Algunas motos fueron retenidas hace siete años en operativos de tránsito. Muchos no las van a retirar porque no tienen forma de acreditar que son los dueños. La falta de documentación es la principal infracción.
El problema no sería el trámite para retirar la moto, que parece bastante simple. El dueño debe ir a pagar la multa, luego le dan la autorización y la retira en el depósito ubicado en el centro, en Luro entre España y Jujuy. ¿Por qué los propietarios no las pasan a buscar? El problema es, precisamente, que no tienen forma de acreditar que son los dueños.
Un inconveniente recurrente surge con las transferencias de motos usadas. Al igual que con los autos, el comprador y vendedor deben registrar la transferencia, pero pocos lo hacen. Y no hay que olvidar otra realidad: en algunos casos la gente no registra los vehículos porque los compraron robados.
"Hay motos que fueron secuestradas hace siete años y desde entonces nadie las reclama", dijo a LA CAPITAL la directora de Tránsito de la Municipalidad, Claudia Rodríguez. Y adelantó que la idea del oficialismo es compactar las motos retenidas hace una década en distintos playones municipales, donde ningún dueño se presentó a reclamarlas. La iniciativa, que está siendo analizada, se concretaría en un plazo de 30 días.
Decenas de motos se han acumulado en los últimos años en el predio de Luro debido a que tras ser secuestradas en controles realizados por los inspectores municipales sus dueños no van a retirarlas. Algunos no lo hacen porque las multas terminan siendo más caras que el propio vehículo. Es que a la infracción se suma el traslado al lugar donde permanecerá a resguardo y también se cobra por día un dinero que al final del proceso, cuando se expide el Juzgado de Faltas, puede ser muy oneroso. De todas maneras, esta situación no es la que más influye a la hora de retirar la moto. Lo que realmente hace que no se reclamen estos vehículos es la falta de documentación. Hay que tener en cuenta que muchas motos no están patentadas, trámite primario y sumamente importante para poder validar a la hora de volver a hacerse del rodado después del secuestro, el descargo y el pago correspondiente.

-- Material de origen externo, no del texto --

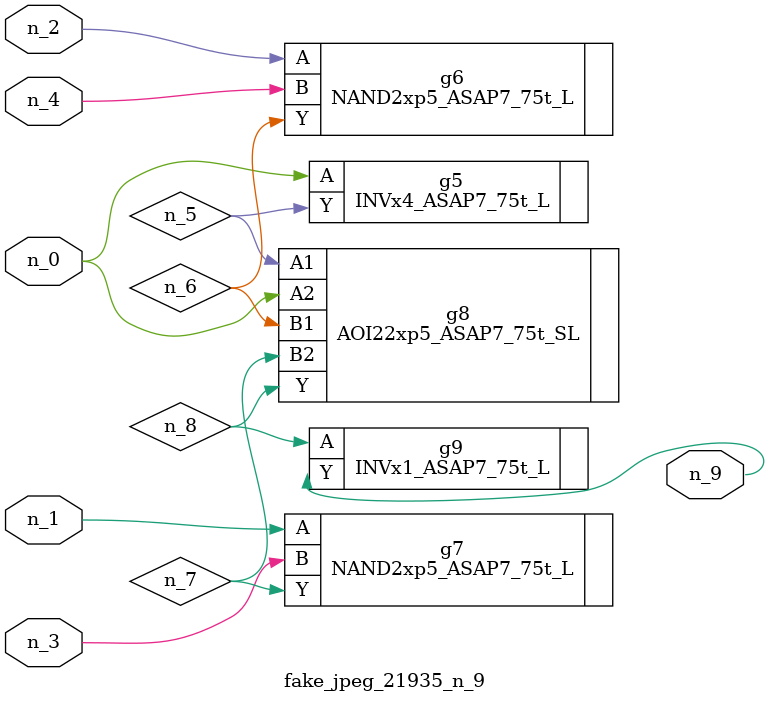
<source format=v>
module fake_jpeg_21935_n_9 (n_3, n_2, n_1, n_0, n_4, n_9);

input n_3;
input n_2;
input n_1;
input n_0;
input n_4;

output n_9;

wire n_8;
wire n_6;
wire n_5;
wire n_7;

INVx4_ASAP7_75t_L g5 ( 
.A(n_0),
.Y(n_5)
);

NAND2xp5_ASAP7_75t_L g6 ( 
.A(n_2),
.B(n_4),
.Y(n_6)
);

NAND2xp5_ASAP7_75t_L g7 ( 
.A(n_1),
.B(n_3),
.Y(n_7)
);

AOI22xp5_ASAP7_75t_SL g8 ( 
.A1(n_5),
.A2(n_0),
.B1(n_6),
.B2(n_7),
.Y(n_8)
);

INVx1_ASAP7_75t_L g9 ( 
.A(n_8),
.Y(n_9)
);


endmodule
</source>
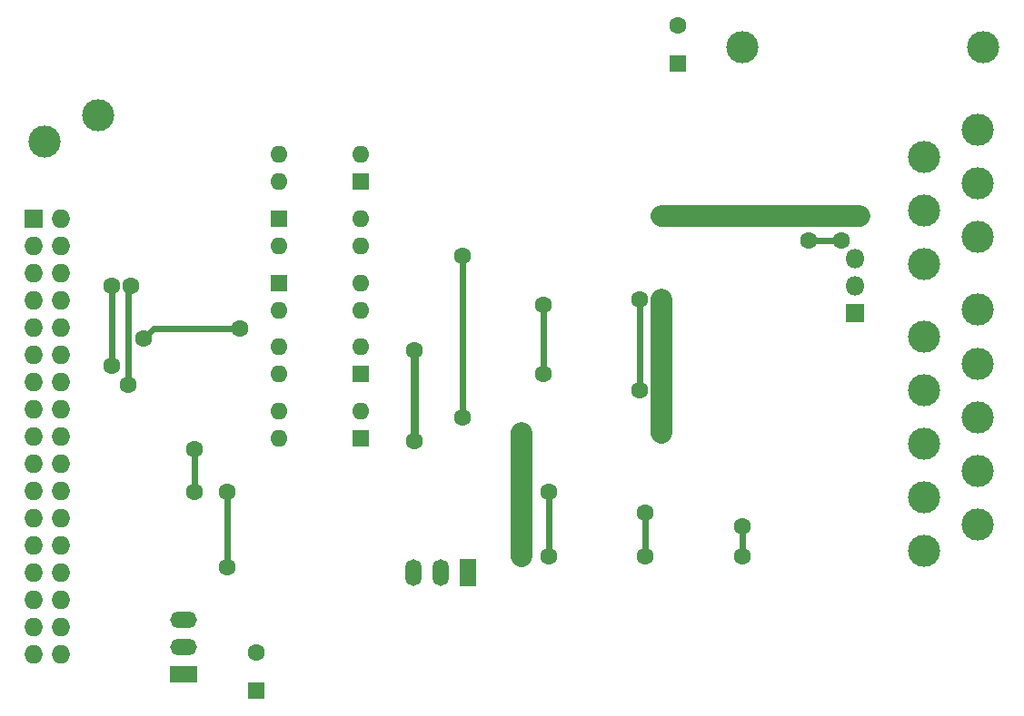
<source format=gbr>
G04 #@! TF.GenerationSoftware,KiCad,Pcbnew,no-vcs-found-b47a06e~61~ubuntu16.04.1*
G04 #@! TF.CreationDate,2017-12-14T14:59:07+02:00*
G04 #@! TF.ProjectId,controller2,636F6E74726F6C6C6572322E6B696361,rev?*
G04 #@! TF.SameCoordinates,Original*
G04 #@! TF.FileFunction,Copper,L1,Top,Signal*
G04 #@! TF.FilePolarity,Positive*
%FSLAX46Y46*%
G04 Gerber Fmt 4.6, Leading zero omitted, Abs format (unit mm)*
G04 Created by KiCad (PCBNEW no-vcs-found-b47a06e~61~ubuntu16.04.1) date Thu Dec 14 14:59:07 2017*
%MOMM*%
%LPD*%
G01*
G04 APERTURE LIST*
%ADD10O,1.600000X1.600000*%
%ADD11R,1.600000X1.600000*%
%ADD12C,3.000000*%
%ADD13R,1.800000X1.800000*%
%ADD14O,1.800000X1.800000*%
%ADD15C,1.600000*%
%ADD16R,1.727200X1.727200*%
%ADD17O,1.727200X1.727200*%
%ADD18O,1.500000X2.500000*%
%ADD19R,1.500000X2.500000*%
%ADD20R,2.500000X1.500000*%
%ADD21O,2.500000X1.500000*%
%ADD22C,0.800000*%
%ADD23C,2.000000*%
%ADD24C,0.600000*%
G04 APERTURE END LIST*
D10*
X165880000Y-95000000D03*
X173500000Y-92460000D03*
X165880000Y-92460000D03*
D11*
X173500000Y-95000000D03*
X165880000Y-74500000D03*
D10*
X173500000Y-77040000D03*
X165880000Y-77040000D03*
X173500000Y-74500000D03*
X165880000Y-89000000D03*
X173500000Y-86460000D03*
X165880000Y-86460000D03*
D11*
X173500000Y-89000000D03*
X165880000Y-80500000D03*
D10*
X173500000Y-83040000D03*
X165880000Y-83040000D03*
X173500000Y-80500000D03*
X165880000Y-71000000D03*
X173500000Y-68460000D03*
X165880000Y-68460000D03*
D11*
X173500000Y-71000000D03*
D12*
X231000000Y-66200000D03*
X226000000Y-68700000D03*
X231000000Y-71200000D03*
X226000000Y-73700000D03*
X231000000Y-76200000D03*
X226000000Y-78700000D03*
D13*
X219500000Y-83290000D03*
D14*
X219500000Y-80750000D03*
X219500000Y-78210000D03*
D12*
X149000000Y-64800000D03*
X144000000Y-67300000D03*
X209000000Y-58500000D03*
X231500000Y-58500000D03*
X231000000Y-83000000D03*
X226000000Y-85500000D03*
X231000000Y-88000000D03*
X226000000Y-90500000D03*
X231000000Y-93000000D03*
X226000000Y-95500000D03*
X231000000Y-98000000D03*
X226000000Y-100500000D03*
X231000000Y-103000000D03*
X226000000Y-105500000D03*
D15*
X163750000Y-115000000D03*
D11*
X163750000Y-118500000D03*
X203000000Y-60000000D03*
D15*
X203000000Y-56500000D03*
D16*
X143000000Y-74500000D03*
D17*
X145540000Y-74500000D03*
X143000000Y-77040000D03*
X145540000Y-77040000D03*
X143000000Y-79580000D03*
X145540000Y-79580000D03*
X143000000Y-82120000D03*
X145540000Y-82120000D03*
X143000000Y-84660000D03*
X145540000Y-84660000D03*
X143000000Y-87200000D03*
X145540000Y-87200000D03*
X143000000Y-89740000D03*
X145540000Y-89740000D03*
X143000000Y-92280000D03*
X145540000Y-92280000D03*
X143000000Y-94820000D03*
X145540000Y-94820000D03*
X143000000Y-97360000D03*
X145540000Y-97360000D03*
X143000000Y-99900000D03*
X145540000Y-99900000D03*
X143000000Y-102440000D03*
X145540000Y-102440000D03*
X143000000Y-104980000D03*
X145540000Y-104980000D03*
X143000000Y-107520000D03*
X145540000Y-107520000D03*
X143000000Y-110060000D03*
X145540000Y-110060000D03*
X143000000Y-112600000D03*
X145540000Y-112600000D03*
X143000000Y-115140000D03*
X145540000Y-115140000D03*
D18*
X178420000Y-107500000D03*
X180960000Y-107500000D03*
D19*
X183500000Y-107500000D03*
D20*
X157000000Y-117000000D03*
D21*
X157000000Y-114460000D03*
X157000000Y-111920000D03*
D15*
X178500000Y-86750000D03*
X178500000Y-95250000D03*
X220000000Y-74250000D03*
X201500000Y-74250000D03*
X199500000Y-82000000D03*
X201500000Y-94500000D03*
X188500000Y-94500000D03*
X188500000Y-106000000D03*
X201500000Y-82000000D03*
X199500000Y-90500000D03*
X183000000Y-78000000D03*
X190500000Y-89000000D03*
X190500000Y-82500010D03*
X158000000Y-96000000D03*
X158000000Y-100000000D03*
X161000000Y-100000000D03*
X161000000Y-107000000D03*
X162250000Y-84750000D03*
X153205754Y-85705754D03*
X183000000Y-93000000D03*
X191000000Y-100000000D03*
X191000000Y-106000000D03*
X209000000Y-103195020D03*
X209000000Y-106000000D03*
X200004306Y-101895010D03*
X200000000Y-106000000D03*
X215250000Y-76500000D03*
X218250000Y-76500000D03*
X150250000Y-80750001D03*
X150250000Y-88250000D03*
X152049630Y-80787083D03*
X151772803Y-90022797D03*
D22*
X178500000Y-95250000D02*
X178500000Y-86750000D01*
D23*
X201500000Y-74250000D02*
X220000000Y-74250000D01*
D24*
X199500000Y-90500000D02*
X199500000Y-82000000D01*
D23*
X201500000Y-94500000D02*
X201500000Y-82000000D01*
X188500000Y-94500000D02*
X188500000Y-106000000D01*
D24*
X183000000Y-93000000D02*
X183000000Y-78000000D01*
X183000000Y-81500000D02*
X183000000Y-78000000D01*
X190500000Y-89000000D02*
X190500000Y-84000000D01*
X190500000Y-84000000D02*
X190500000Y-82500010D01*
X158000000Y-100000000D02*
X158000000Y-96000000D01*
X161000000Y-107000000D02*
X161000000Y-100000000D01*
X153205754Y-85705754D02*
X154161508Y-84750000D01*
X161118630Y-84750000D02*
X162250000Y-84750000D01*
X154161508Y-84750000D02*
X161118630Y-84750000D01*
X191000000Y-106000000D02*
X191000000Y-100000000D01*
X209000000Y-106000000D02*
X209000000Y-103195020D01*
X200000000Y-101899316D02*
X200004306Y-101895010D01*
X200000000Y-106000000D02*
X200000000Y-101899316D01*
X218250000Y-76500000D02*
X215250000Y-76500000D01*
X150250000Y-88250000D02*
X150250000Y-80750001D01*
X151772803Y-90022797D02*
X151772803Y-81063910D01*
X151772803Y-81063910D02*
X152049630Y-80787083D01*
M02*

</source>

En el predio municipal hay secuestradas unidades de distinto tipo y cilindrada, algunas muy viejas, que esperan que sus dueños las vayan a retirar. Pero por problemas de papeles que son difíciles de resolver o por la imposibilidad de pagar las multas fijadas hacen que el lugar se haya convertido en un literal depósito. Estas motos han sido retenidas durante operativos en la vía pública. ¿Los motivos? En su mayoría, por falta de documentación. Las más nuevas ni siquiera están patentadas.
El costo del traslado de las motos secuestradas es de 48 pesos y además tiene un costo diario de 12 pesos en concepto de estadía en el playón de Tránsito. Hasta que se expide el juez de Faltas pueden pasar varios días.
Para circular en una moto de más de 50 cc. de cilindrada la documentación obligatoria es la misma que para los automovilistas: cédula verde, seguro, licencia de conductor y la patente.